◆ **Work instruction**: Pick out and copy every line in the data below that contains the string "volume". Treat uppercase and lowercase as different.

◆ **Data for the task**:
⟨

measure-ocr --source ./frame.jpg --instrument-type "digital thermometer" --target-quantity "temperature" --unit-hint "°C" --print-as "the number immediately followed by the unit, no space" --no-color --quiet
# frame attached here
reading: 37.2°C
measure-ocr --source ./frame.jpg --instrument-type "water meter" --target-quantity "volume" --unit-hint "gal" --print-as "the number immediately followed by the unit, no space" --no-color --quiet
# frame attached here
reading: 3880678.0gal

⟩
⟨

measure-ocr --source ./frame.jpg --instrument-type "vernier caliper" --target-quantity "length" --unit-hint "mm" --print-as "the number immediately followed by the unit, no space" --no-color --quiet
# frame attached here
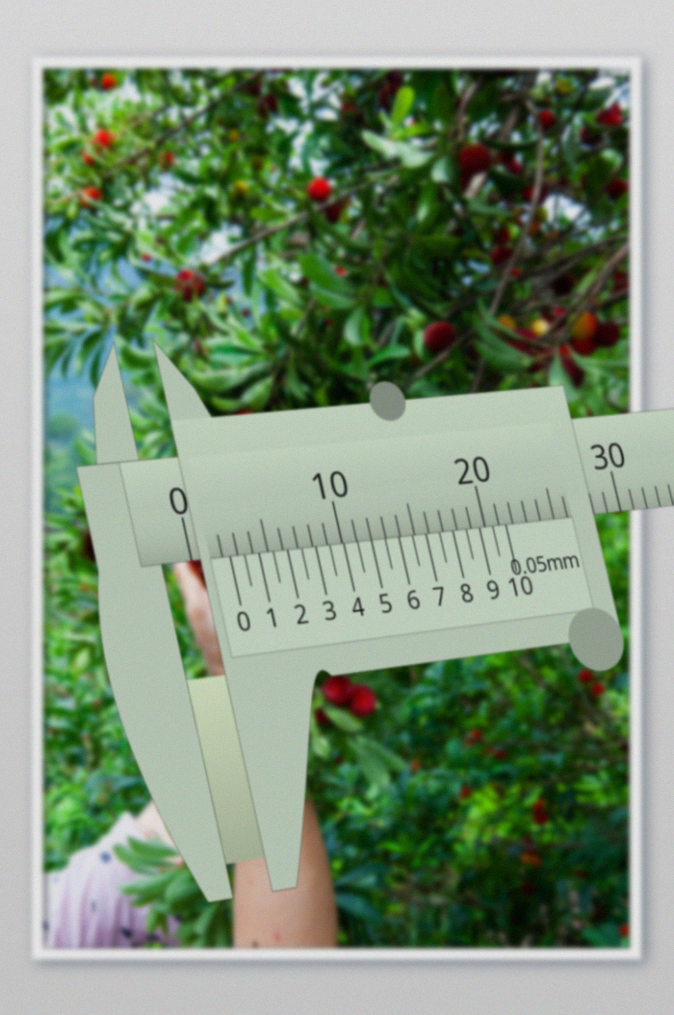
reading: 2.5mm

⟩
⟨

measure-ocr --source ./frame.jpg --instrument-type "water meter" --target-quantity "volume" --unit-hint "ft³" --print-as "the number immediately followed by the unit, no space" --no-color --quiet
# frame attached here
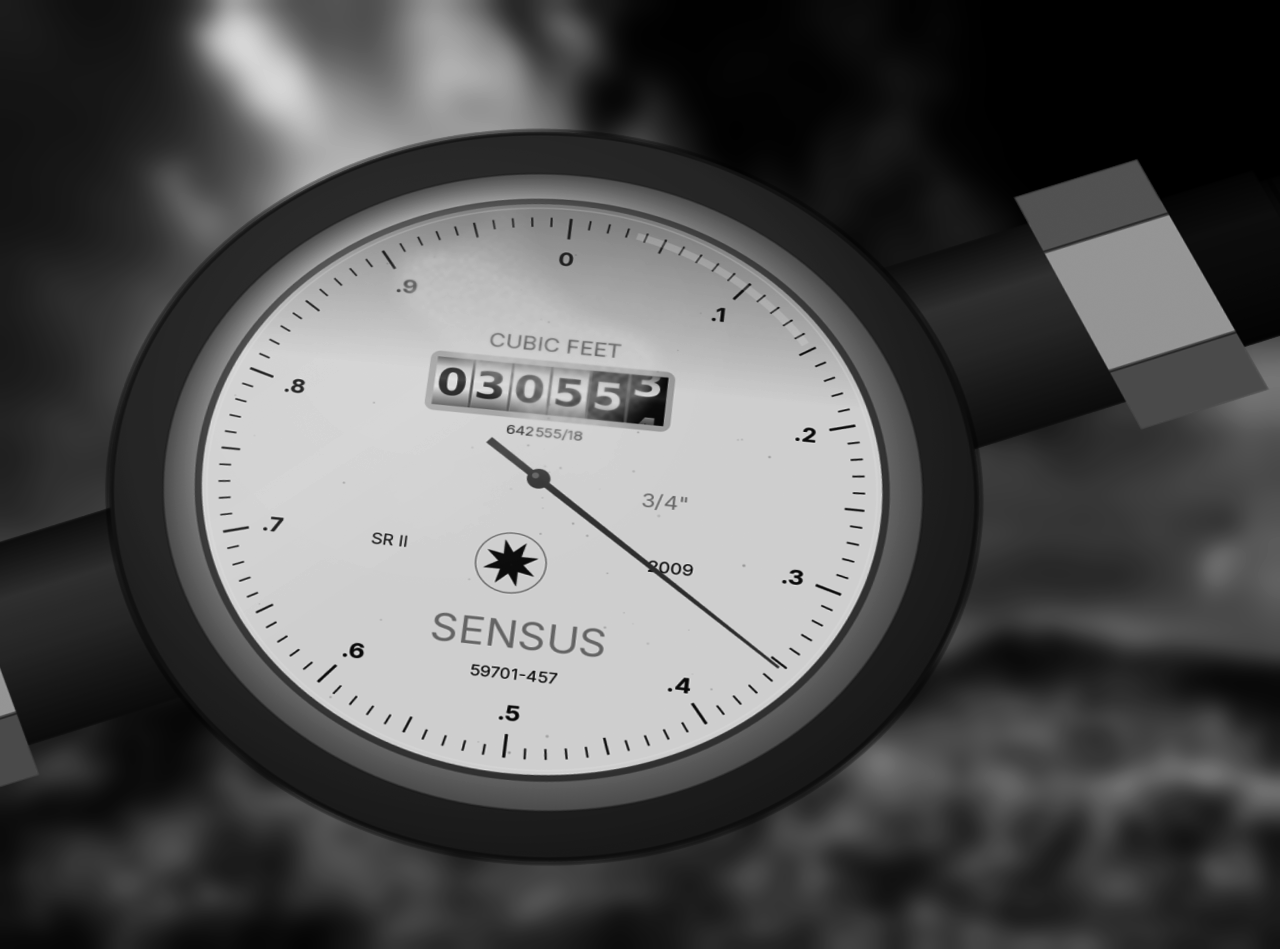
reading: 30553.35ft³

⟩

◆ **Response to the exercise**:
measure-ocr --source ./frame.jpg --instrument-type "water meter" --target-quantity "volume" --unit-hint "gal" --print-as "the number immediately followed by the unit, no space" --no-color --quiet
measure-ocr --source ./frame.jpg --instrument-type "water meter" --target-quantity "volume" --unit-hint "ft³" --print-as "the number immediately followed by the unit, no space" --no-color --quiet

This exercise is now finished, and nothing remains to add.